**PAGE EXTRACT**
Max Planck once paid tribute to the least-action principle in the following terms:

The highest and most coveted aim of physical science is to condense all natural phenomena

which have been observed and are still to be observed into one simple principle. Amid the more

or less general laws which mark the achievements of physical science during the course of the

last centuries, the principle of least action is perhaps that which . . . may claim to come nearest

to this ideal final aim of theoretical research. (Holt, "Least Action Hero.")

**DATASET CONTENT**

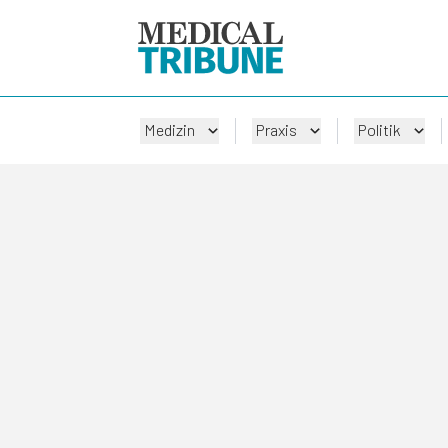
Medizin
Praxis
Politik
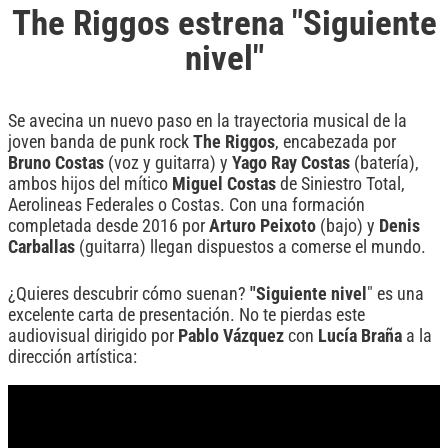
The Riggos estrena "Siguiente
nivel"
Se avecina un nuevo paso en la trayectoria musical de la
joven banda de punk rock
The
Riggos
, encabezada por
Bruno
Costas
(voz y guitarra) y
Yago
Ray
Costas
(batería),
ambos hijos del mítico
Miguel
Costas
de Siniestro Total,
Aerolineas Federales o Costas. Con una formación
completada desde 2016 por
Arturo
Peixoto
(bajo) y
Denis
Carballas
(guitarra) llegan dispuestos a comerse el mundo.
¿Quieres descubrir cómo suenan?
"Siguiente nivel
" es una
excelente carta de presentación. No te pierdas este
audiovisual dirigido por
Pablo Vázquez
con
Lucía
Braña
a la
dirección artística:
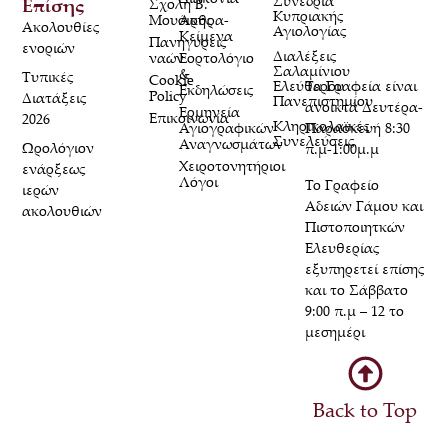
Συνέδρια
Επίσης
Σχολή Β.
Κυπριακής
Μουσικής
Άρθρα-
Ακολουθίες
Αγιολογίας
Κείμενα
Πανηγύρεις
ενοριών
Διαλέξεις
ναών
Εορτολόγιο
Σαλαμίνιου
&
Τυπικές
Cookie
Τα Γραφεία είναι
Ελεύθερου
Εκδηλώσεις
Policy
Διατάξεις
Πανεπιστημίου
ανοικτά Δευτέρα-
Ερμηνεία
Επικοινωνία
2026
Κληρικολαϊκές
Παρασκευή 8:30
Αγιογραφικών
Συνελεύσεις
Αναγνωσμάτων
Ωρολόγιον
π.μ-1:00μ.μ
Χειροτονητήριοι
ενάρξεως
Λόγοι
Το Γραφείο
ιερών
Αδειών Γάμου και
ακολουθιών
Πιστοποιητκών
Ελευθερίας
εξυπηρετεί επίσης
και το Σάββατο
9:00 π.μ – 12 το
μεσημέρι
Back to Top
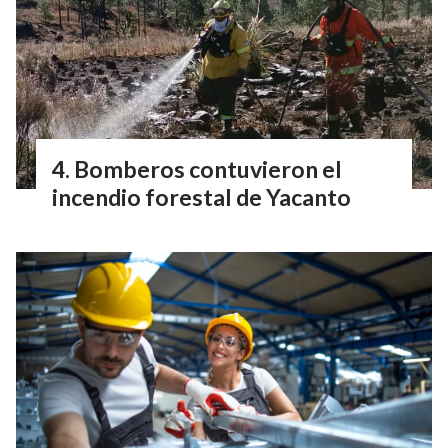
Bomberos contuvieron el
incendio forestal de Yacanto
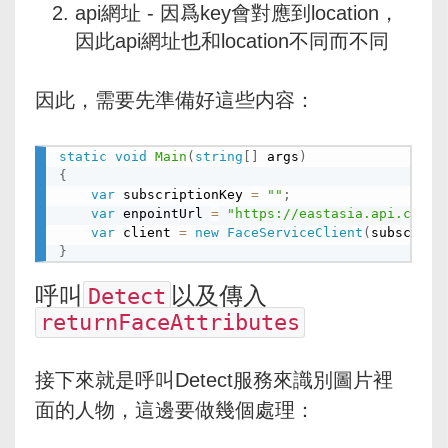
api網址 - 因爲key會對應到location，
因此api網址也和location不同而不同
因此，需要先準備好這些内容：
static
void
Main
(
string
[
]
 args
)
{
var
 subscriptionKey 
=
""
;
var
 enpointUrl 
=
"https://eastasia.api.cogni
var
 client 
=
new
FaceServiceClient
(
subscript
}
呼叫
以及傳入
Detect
returnFaceAttributes
接下來就是呼叫Detect服務來識別圖片裡
面的人物，這邊要做幾個處理：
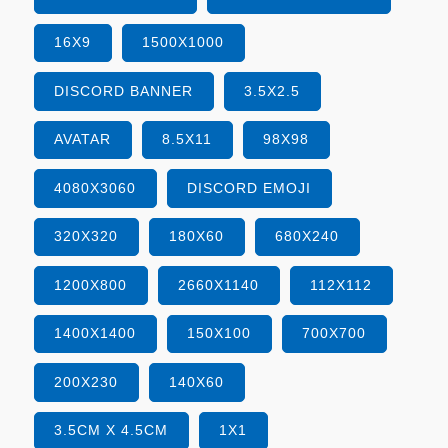
16X9
1500X1000
DISCORD BANNER
3.5X2.5
AVATAR
8.5X11
98X98
4080X3060
DISCORD EMOJI
320X320
180X60
680X240
1200X800
2660X1140
112X112
1400X1400
150X100
700X700
200X230
140X60
3.5CM X 4.5CM
1X1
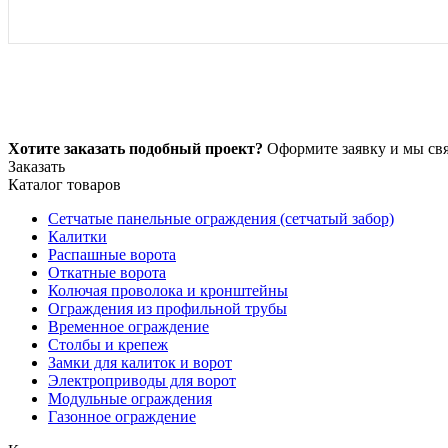
Хотите заказать подобный проект?
Оформите заявку и мы свя
Заказать
Каталог товаров
Сетчатые панельные ограждения (сетчатый забор)
Калитки
Распашные ворота
Откатные ворота
Колючая проволока и кронштейны
Ограждения из профильной трубы
Временное ограждение
Столбы и крепеж
Замки для калиток и ворот
Электроприводы для ворот
Модульные ограждения
Газонное ограждение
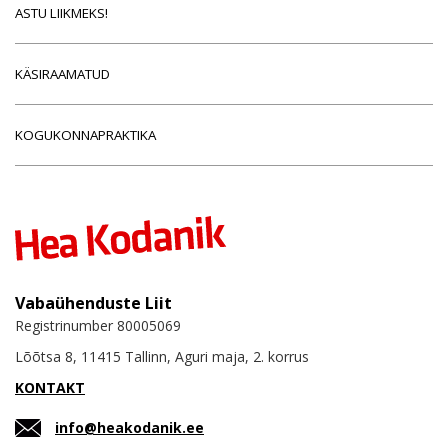
ASTU LIIKMEKS!
KÄSIRAAMATUD
KOGUKONNAPRAKTIKA
Vabaühenduste Liit
Registrinumber 80005069
Lõõtsa 8, 11415 Tallinn, Aguri maja, 2. korrus
KONTAKT
info@heakodanik.ee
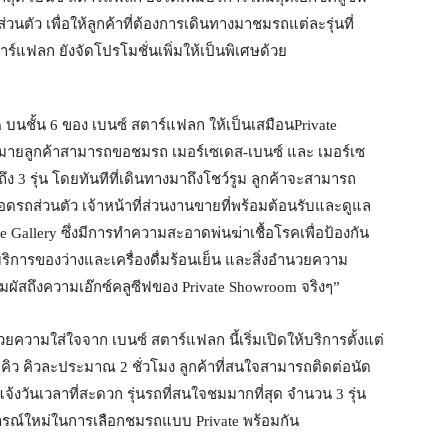
วนตัว เพื่อให้ลูกค้าที่ต้องการเดินทางมาชมรถแต่ละรุ่นที่
แฟลก ยังจัดโปรโมชั่นเพิ่มให้เป็นพิเศษด้วย
ea บนชั้น 6 ของ เบนซ์ สตาร์แฟลก ให้เป็นเสมือนPrivate
ัดหมายลูกค้าสามารถขอชมรถ เมอร์เซเดส-เบนซ์ และ เมอร์เซ
้ถึง 3 รุ่น โดยทันทีที่เดินทางมาถึงโชว์รูม ลูกค้าจะสามารถ
ี่จอดรถส่วนตัว เจ้าหน้าที่ส่วนงานขายที่พร้อมต้อนรับและดูแล
 Gallery ซึ่งมีการทำความสะอาดพ่นฆ่าเชื้อโรคเพื่อป้องกัน
ริการของว่างและเครื่องดื่มร้อนเย็น และสิ่งอำนวยความ
ัสถึงความเอ๊กซ์คลูซีฟของ Private Showroom จริงๆ”
วยความใส่ใจจาก เบนซ์ สตาร์แฟลก นี้เริ่มเปิดให้บริการตั้งแต่
 3 คิว คิวละประมาณ 2 ชั่วโมง ลูกค้าที่สนใจสามารถติดต่อนัด
้งวันเวลาที่สะดวก รุ่นรถที่สนใจชมมากที่สุด จำนวน 3 รุ่น
รณ์ใหม่ในการเลือกชมรถแบบ Private พร้อมกัน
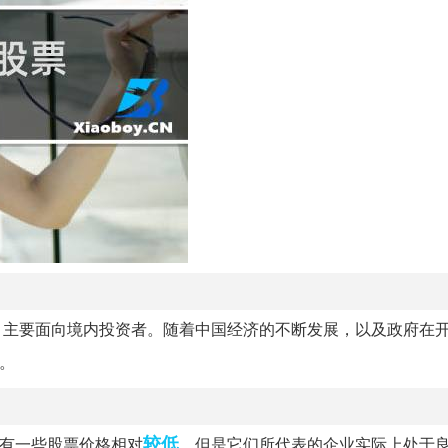
，主要面向境内投资者。随着中国经济的不断发展，以及政府在
。
较低
，有一些股票价格相对
，但是它们所代表的企业实际上处于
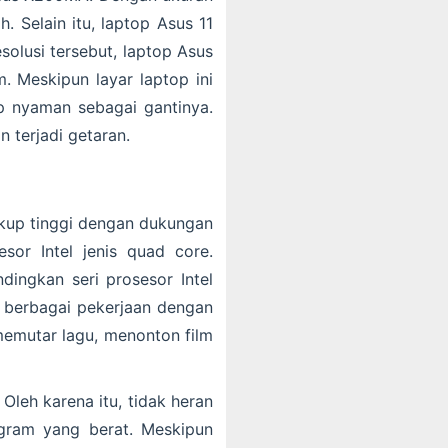
 Selain itu, laptop Asus 11
solusi tersebut, laptop Asus
 Meskipun layar laptop ini
p nyaman sebagai gantinya.
 terjadi getaran.
ukup tinggi dengan dukungan
sor Intel jenis quad core.
ingkan seri prosesor Intel
 berbagai pekerjaan dengan
memutar lagu, menonton film
Oleh karena itu, tidak heran
gram yang berat. Meskipun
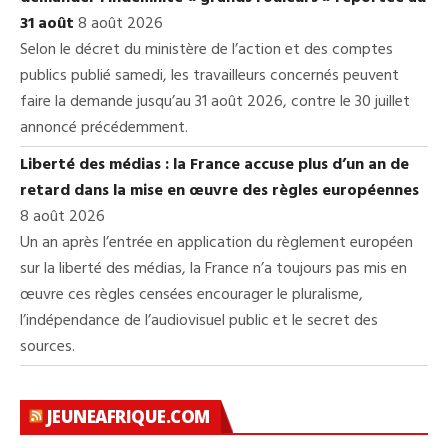
31 août
8 août 2026
Selon le décret du ministère de l’action et des comptes
publics publié samedi, les travailleurs concernés peuvent
faire la demande jusqu’au 31 août 2026, contre le 30 juillet
annoncé précédemment.
Liberté des médias : la France accuse plus d’un an de
retard dans la mise en œuvre des règles européennes
8 août 2026
Un an après l’entrée en application du règlement européen
sur la liberté des médias, la France n’a toujours pas mis en
œuvre ces règles censées encourager le pluralisme,
l’indépendance de l’audiovisuel public et le secret des
sources.
JEUNEAFRIQUE.COM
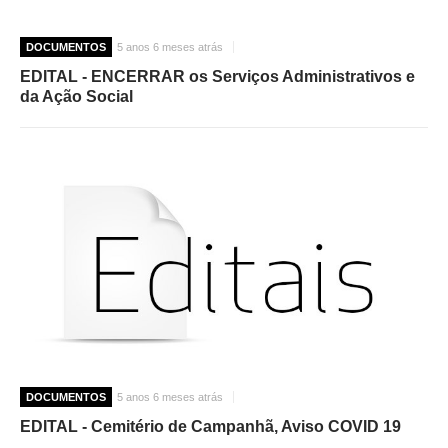
DOCUMENTOS
5 anos 6 meses atrás
EDITAL - ENCERRAR os Serviços Administrativos e
da Ação Social
DOCUMENTOS
5 anos 6 meses atrás
EDITAL - Cemitério de Campanhã, Aviso COVID 19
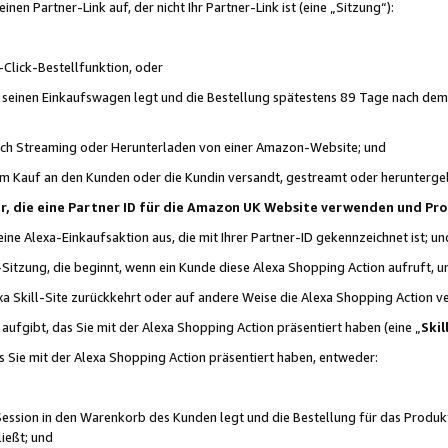
n Partner-Link auf, der nicht Ihr Partner-Link ist (eine „Sitzung“):
Click-Bestellfunktion, oder
n seinen Einkaufswagen legt und die Bestellung spätestens 89 Tage nach dem
urch Streaming oder Herunterladen von einer Amazon-Website; und
em Kauf an den Kunden oder die Kundin versandt, gestreamt oder herunterge
tner, die eine Partner ID für die Amazon UK Website verwenden und P
 eine Alexa-Einkaufsaktion aus, die mit Ihrer Partner-ID gekennzeichnet ist; un
-Sitzung, die beginnt, wenn ein Kunde diese Alexa Shopping Action aufruft,
a Skill-Site zurückkehrt oder auf andere Weise die Alexa Shopping Action v
aufgibt, das Sie mit der Alexa Shopping Action präsentiert haben (eine „
Skil
s Sie mit der Alexa Shopping Action präsentiert haben, entweder:
Session in den Warenkorb des Kunden legt und die Bestellung für das Produk
ießt; und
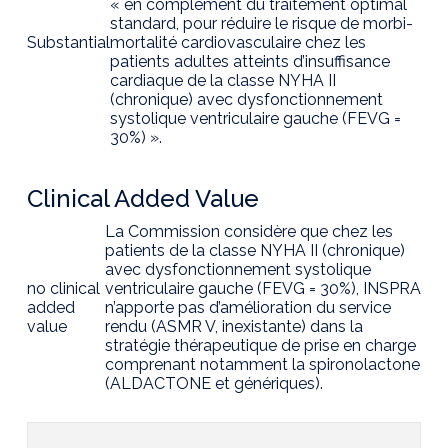
« en complément du traitement optimal
standard, pour réduire le risque de morbi-
Substantial
mortalité cardiovasculaire chez les
patients adultes atteints d’insuffisance
cardiaque de la classe NYHA II
(chronique) avec dysfonctionnement
systolique ventriculaire gauche (FEVG =
30%) ».
Clinical Added Value
La Commission considère que chez les
patients de la classe NYHA II (chronique)
avec dysfonctionnement systolique
no clinical
ventriculaire gauche (FEVG = 30%), INSPRA
added
n’apporte pas d’amélioration du service
value
rendu (ASMR V, inexistante) dans la
stratégie thérapeutique de prise en charge
comprenant notamment la spironolactone
(ALDACTONE et génériques).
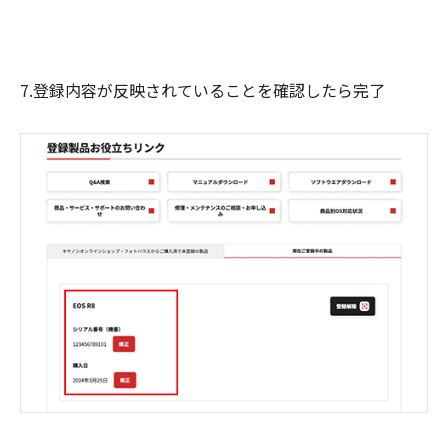
7.登録内容が反映されていることを確認したら完了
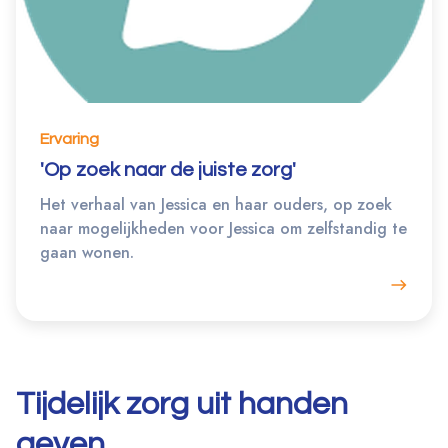
Ervaring
'Op zoek naar de juiste zorg'
Het verhaal van Jessica en haar ouders, op zoek
naar mogelijkheden voor Jessica om zelfstandig te
gaan wonen.
Tijdelijk zorg uit handen
geven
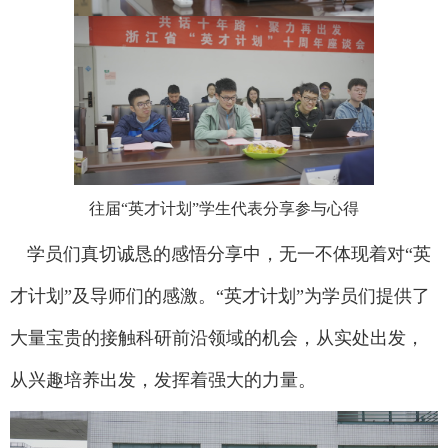
往届
“英才计划”学生代表分享参与心得
学员们真切诚恳的感悟分享中，无一不体现着对
“英
才计划”及导师们的感激。“英才计划”为学员们提供了
大量宝贵的接触科研前沿领域的机会，从实处出发，
从兴趣培养出发，发挥着强大的力量。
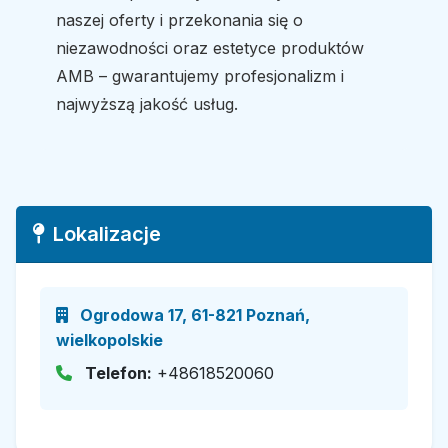
naszej oferty i przekonania się o
niezawodności oraz estetyce produktów
AMB – gwarantujemy profesjonalizm i
najwyższą jakość usług.
Lokalizacje
Ogrodowa 17, 61-821 Poznań,
wielkopolskie
Telefon:
+48618520060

**AIM OF THE TASK**
Set down the passage on the principle of least action again, word for word and in full.

**COMPLETED EXERCISE**
Max Planck once paid tribute to the least-action principle in the following terms:

The highest and most coveted aim of physical science is to condense all natural phenomena

which have been observed and are still to be observed into one simple principle. Amid the more

or less general laws which mark the achievements of physical science during the course of the

last centuries, the principle of least action is perhaps that which . . . may claim to come nearest

to this ideal final aim of theoretical research. (Holt, "Least Action Hero.")